Em 2023, as redes sociais desempenharam um papel acelerador
Desta vez, as redes sociais desempenharam um papel catalisador, como explica François Dubet: "O assassinato de Nahel foi filmado. Todos os cidadãos puderam ver um polícia a brandir um revólver contra a cabeça de um rapaz que conduzia um carro. Em 2005, ninguém viu nada, tudo foi interpretado e discutido".
As cenas de destruição e de pilhagem, difundidas nas redes sociais, criam um burburinho e têm um efeito de bola de neve: "Podemos constatar que existem efeitos de encenação (...). Além disso, as redes mudaram a forma como percecionamos a relação entre a polícia e o público, atualmente", salienta Fabien Truong.
Um contexto social mais explosivo em 2023
Em 2023, o contexto social parece mais explosivo do que em 2005. França acaba de viver várias semanas de greves e manifestações ligadas à reforma das pensões.
O país continua também marcado pelo movimento "Gilets jaunes", os coletes amarelos em português; contra a precariedade do emprego e a injustiça social; por dois anos de restrições sanitárias ligadas à crise da Covid-19 e por uma inflação galopante, ligada à guerra na Ucrânia, que pesa sobre o poder de compra.
Outros acontecimentos ocorridos no estrangeiro também se propagaram ao Velho Continente, como a morte do afro-americano George Floyd, símbolo da violência policial e da discriminação de que é vítima a comunidade negra nos EUA.

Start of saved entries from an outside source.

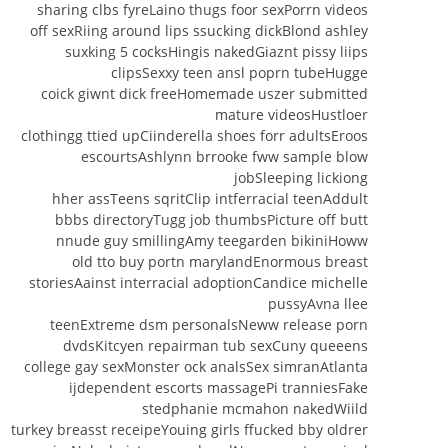
sharing clbs fyreLaino thugs foor sexPorrn videos
off sexRiing around lips ssucking dickBlond ashley
suxking 5 cocksHingis nakedGiaznt pissy liips
clipsSexxy teen ansl poprn tubeHugge
coick giwnt dick freeHomemade uszer submitted
mature videosHustloer
clothingg ttied upCiinderella shoes forr adultsEroos
escourtsAshlynn brrooke fww sample blow
jobSleeping lickiong
hher assTeens sqritClip intferracial teenAddult
bbbs directoryTugg job thumbsPicture off butt
nnude guy smillingAmy teegarden bikiniHoww
old tto buy portn marylandEnormous breast
storiesAainst interracial adoptionCandice michelle
pussyAvna llee
teenExtreme dsm personalsNeww release porn
dvdsKitcyen repairman tub sexCuny queeens
college gay sexMonster ock analsSex simranAtlanta
ijdependent escorts massagePi tranniesFake
stedphanie mcmahon nakedWiild
turkey breasst receipeYouing girls ffucked bby oldrer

Em 2005, Nicolas Sarkozy, então ministro do Interior, usou frases chocantes para inflamar a opinião pública. _"Vamos limpar os bairros sociais com uma_Kärcher" declarava aquele que viria a ser Presidente de França, durante uma visita a La Courneuve, um bairro sensível da região parisiense. A 25 de outubro, pouco antes dos tumultos, o mesmo Sarkozy tinha voltado a fazê-lo, dirigindo-se aos habitantes do bairro de Argenteuil: "Estão fartos deste bando de escumalha? Então, vamos livrar-nos deles".

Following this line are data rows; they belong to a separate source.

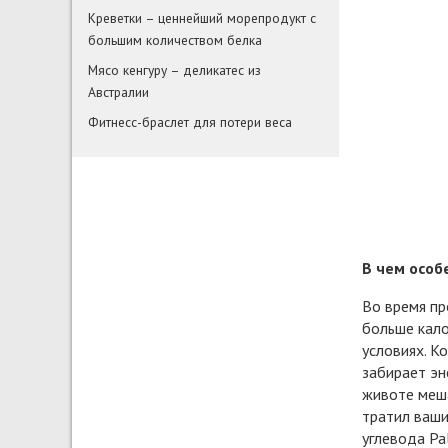
Креветки – ценнейший морепродукт с
большим количеством белка
Мясо кенгуру – деликатес из
Австралии
Фитнесс-браслет для потери веса
В чем особ
Во время пр
больше кало
условиях. К
забирает эн
животе меша
тратил ваши
углевода Pa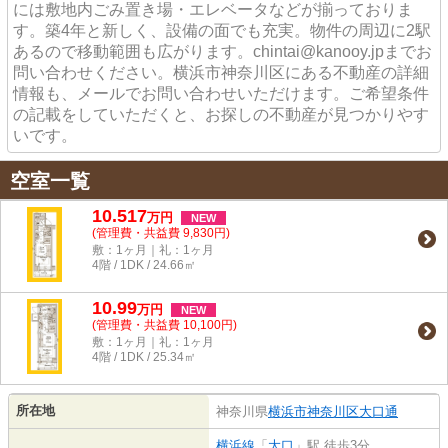
には敷地内ごみ置き場・エレベータなどが揃っておりま
す。築4年と新しく、設備の面でも充実。物件の周辺に2駅
あるので移動範囲も広がります。chintai@kanooy.jpまでお
問い合わせください。横浜市神奈川区にある不動産の詳細
情報も、メールでお問い合わせいただけます。ご希望条件
の記載をしていただくと、お探しの不動産が見つかりやす
いです。
空室一覧
10.517
万
円
NEW
(管理費・共益費 9,830円)
敷：1ヶ月｜礼：1ヶ月
4階 / 1DK / 24.66㎡
10.99
万
円
NEW
(管理費・共益費 10,100円)
敷：1ヶ月｜礼：1ヶ月
4階 / 1DK / 25.34㎡
所在地
神奈川県
横浜市神奈川区
大口通
横浜線
「
大口
」駅 徒歩3分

Fora de França, uma impressão de caos generalizado
Tal como em 2005, as imagens dos recentes tumultos foram amplamente difundidas em todo o mundo, dando uma impressão de caos em França, onde os subúrbios são vistos, por alguns observadores estrangeiros, como zonas sem lei onde reina a criminalidade.
"As pessoas que vivem nestas zonas não são traficantes de droga. Apesar do desemprego maciço, a maior parte trabalha, pode ser menos abastada, mas vive uma vida normal", afirmava o sociólogo François Dubet, sublinhando uma forma de ambivalência no seio desta população: "Os habitantes condenam a violência porque destrói o seu bairro, mas também denunciam o racismo policial e pedem mais polícias, porque o bairro deixou de ser habitável".
Fabien Truong também considera que a violência urbana em França distorce a realidade destes bairros: "Quando olhamos para os números dos fluxos populacionais vemos que há muita mobilidade social. Por isso, se os bairros estão a ficar mais pobres é também porque as famílias, bem sucedidas ou que melhoram as suas condições de vida, abandonam esses bairros", referia o sociólogo, que destaca também os muitos êxitos dos jovens: "Há uma franja destes jovens que encontrou realmente o seu lugar na sociedade francesa. Basta ver quem trabalha na SNCF, quem trabalha em empresas, quem está na seleção francesa, quem são as personalidades preferidas dos franceses, qual é a música mais ouvida, o rap. Mas a outra face da moeda é o empobrecimento dos próprios bairros".